§ **TO DO**
The answer should reproduce every entry exactly and contain no images.

§ **EXTRACTED MATERIAL**
==*==

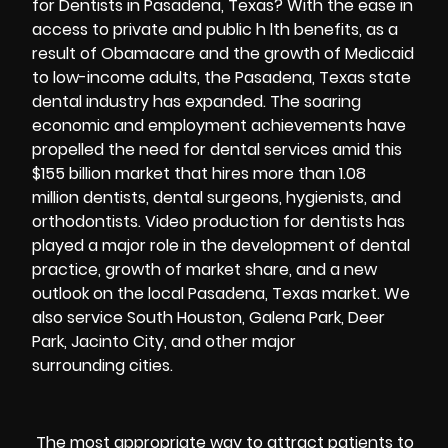
for Dentists in Pasadena, Texas? With the ease in
access to private and public h lth benefits, as a
result of Obamacare and the growth of Medicaid
to low-income adults, the Pasadena, Texas state
dental industry has expanded. The soaring
economic and employment achievements have
propelled the need for dental services amid this
$155 billion market that hires more than 1.08
million dentists, dental surgeons, hygienists, and
orthodontists. Video production for dentists has
played a major role in the development of dental
practice, growth of market share, and a new
outlook on the local Pasadena, Texas market. We
also service South Houston, Galena Park, Deer
Park, Jacinto City, and other major
surrounding cities.
The most appropriate way to attract patients to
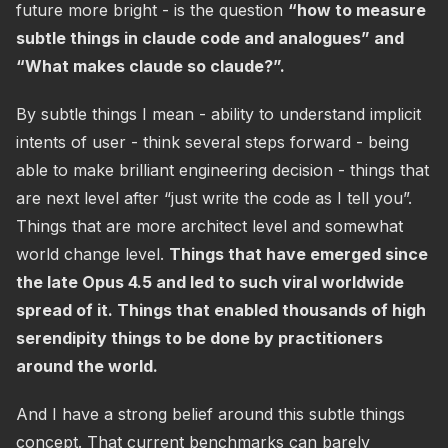
future more bright - is the question
“how to measure
subtle things in claude code and analogues” and
“What makes claude so claude?”.
By subtle things I mean - ability to understand implicit
intents of user - think several steps forward - being
able to make brilliant engineering decision - things that
are next level after “just write the code as I tell you”.
Things that are more architect level and somewhat
world change level.
Things that have emerged since
the late Opus 4.5 and led to such viral worldwide
spread of it. Things that enabled thousands of high
serendipity things to be done by practitioners
around the world.
And I have a strong belief around this subtle things
concept. That current benchmarks can barely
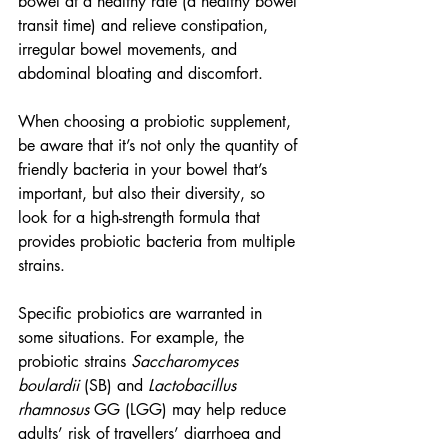
bowel at a healthy rate (a healthy bowel 
transit time) and relieve constipation, 
irregular bowel movements, and 
abdominal bloating and discomfort.
When choosing a probiotic supplement, 
be aware that it’s not only the quantity of 
friendly bacteria in your bowel that’s 
important, but also their diversity, so 
look for a high-strength formula that 
provides probiotic bacteria from multiple 
strains.
Specific probiotics are warranted in 
some situations. For example, the 
probiotic strains 
Saccharomyces 
boulardii
 (SB) and 
Lactobacillus 
rhamnosus
 GG (LGG) may help reduce 
adults’ risk of travellers’ diarrhoea and 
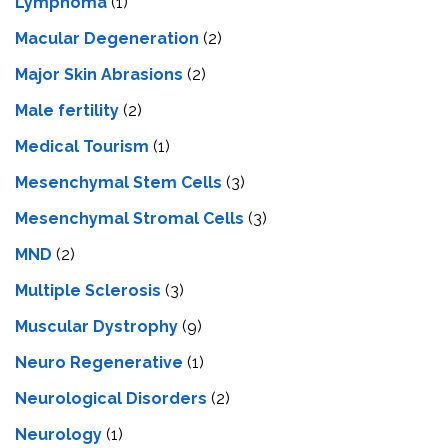
Lymphoma
(1)
Macular Degeneration
(2)
Major Skin Abrasions
(2)
Male fertility
(2)
Medical Tourism
(1)
Mesenchymal Stem Cells
(3)
Mesenchymal Stromal Cells
(3)
MND
(2)
Multiple Sclerosis
(3)
Muscular Dystrophy
(9)
Neuro Regenerative
(1)
Neurological Disorders
(2)
Neurology
(1)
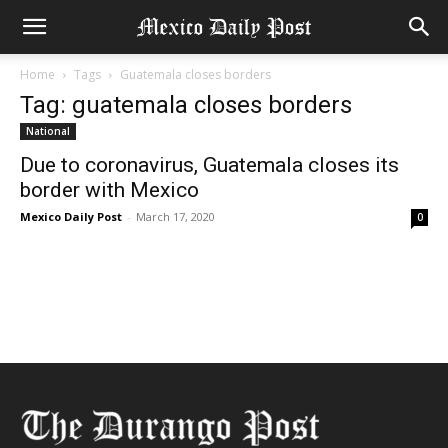
Home
Tags
Guatemala closes borders
Tag: guatemala closes borders
National
Due to coronavirus, Guatemala closes its
border with Mexico
Mexico Daily Post
-
March 17, 2020
0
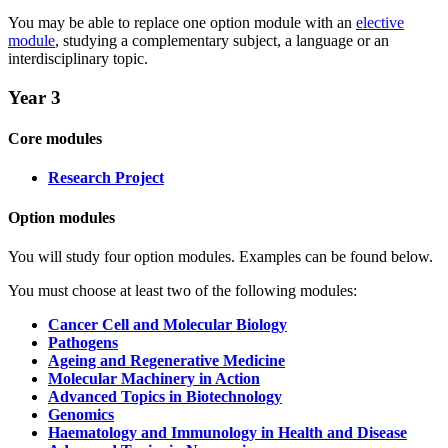
You may be able to replace one option module with an
elective
module
, studying a complementary subject, a language or an
interdisciplinary topic.
Year 3
Core modules
Research Project
Option modules
You will study four option modules. Examples can be found below.
You must choose at least two of the following modules:
Cancer Cell and Molecular Biology
Pathogens
Ageing and Regenerative Medicine
Molecular Machinery in Action
Advanced Topics in Biotechnology
Genomics
Haematology and Immunology in Health and Disease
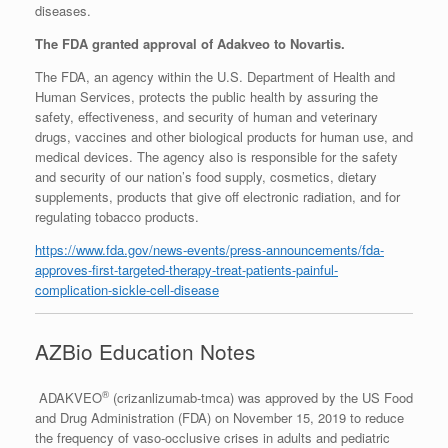
diseases.
The FDA granted approval of Adakveo to Novartis.
The FDA, an agency within the U.S. Department of Health and
Human Services, protects the public health by assuring the
safety, effectiveness, and security of human and veterinary
drugs, vaccines and other biological products for human use, and
medical devices. The agency also is responsible for the safety
and security of our nation’s food supply, cosmetics, dietary
supplements, products that give off electronic radiation, and for
regulating tobacco products.
https://www.fda.gov/news-events/press-announcements/fda-
approves-first-targeted-therapy-treat-patients-painful-
complication-sickle-cell-disease
AZBio Education Notes
®
ADAKVEO
(crizanlizumab-tmca) was approved by the US Food
and Drug Administration (FDA) on November 15, 2019 to reduce
the frequency of vaso-occlusive crises in adults and pediatric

==*==

§ **TASK RESPONSE**
for Dentists in Pasadena, Texas? With the ease in
access to private and public h lth benefits, as a
result of Obamacare and the growth of Medicaid
to low-income adults, the Pasadena, Texas state
dental industry has expanded. The soaring
economic and employment achievements have
propelled the need for dental services amid this
$155 billion market that hires more than 1.08
million dentists, dental surgeons, hygienists, and
orthodontists. Video production for dentists has
played a major role in the development of dental
practice, growth of market share, and a new
outlook on the local Pasadena, Texas market. We
also service South Houston, Galena Park, Deer
Park, Jacinto City, and other major
surrounding cities.
The most appropriate way to attract patients to
future more bright - is the question
“how to measure
subtle things in claude code and analogues” and
“What makes claude so claude?”.
By subtle things I mean - ability to understand implicit
intents of user - think several steps forward - being
able to make brilliant engineering decision - things that
are next level after “just write the code as I tell you”.
Things that are more architect level and somewhat
world change level.
Things that have emerged since
the late Opus 4.5 and led to such viral worldwide
spread of it. Things that enabled thousands of high
serendipity things to be done by practitioners
around the world.
And I have a strong belief around this subtle things
concept. That current benchmarks can barely
bowel at a healthy rate (a healthy bowel 
transit time) and relieve constipation, 
irregular bowel movements, and 
abdominal bloating and discomfort.
When choosing a probiotic supplement, 
be aware that it’s not only the quantity of 
friendly bacteria in your bowel that’s 
important, but also their diversity, so 
look for a high-strength formula that 
provides probiotic bacteria from multiple 
strains.
Specific probiotics are warranted in 
some situations. For example, the 
probiotic strains 
Saccharomyces 
boulardii
 (SB) and 
Lactobacillus 
rhamnosus
 GG (LGG) may help reduce 
adults’ risk of travellers’ diarrhoea and 
Lymphoma
(1)
Macular Degeneration
(2)
Major Skin Abrasions
(2)
Male fertility
(2)
Medical Tourism
(1)
Mesenchymal Stem Cells
(3)
Mesenchymal Stromal Cells
(3)
MND
(2)
Multiple Sclerosis
(3)
Muscular Dystrophy
(9)
Neuro Regenerative
(1)
Neurological Disorders
(2)
Neurology
(1)
Home
Tags
Guatemala closes borders
Tag: guatemala closes borders
National
Due to coronavirus, Guatemala closes its
border with Mexico
Mexico Daily Post
-
March 17, 2020
0
You may be able to replace one option module with an
elective
module
, studying a complementary subject, a language or an
interdisciplinary topic.
Year 3
Core modules
Research Project
Option modules
You will study four option modules. Examples can be found below.
You must choose at least two of the following modules:
Cancer Cell and Molecular Biology
Pathogens
Ageing and Regenerative Medicine
Molecular Machinery in Action
Advanced Topics in Biotechnology
Genomics
Haematology and Immunology in Health and Disease
diseases.
The FDA granted approval of Adakveo to Novartis.
The FDA, an agency within the U.S. Department of Health and
Human Services, protects the public health by assuring the
safety, effectiveness, and security of human and veterinary
drugs, vaccines and other biological products for human use, and
medical devices. The agency also is responsible for the safety
and security of our nation’s food supply, cosmetics, dietary
supplements, products that give off electronic radiation, and for
regulating tobacco products.
https://www.fda.gov/news-events/press-announcements/fda-
approves-first-targeted-therapy-treat-patients-painful-
complication-sickle-cell-disease
AZBio Education Notes
®
ADAKVEO
(crizanlizumab-tmca) was approved by the US Food
and Drug Administration (FDA) on November 15, 2019 to reduce
the frequency of vaso-occlusive crises in adults and pediatric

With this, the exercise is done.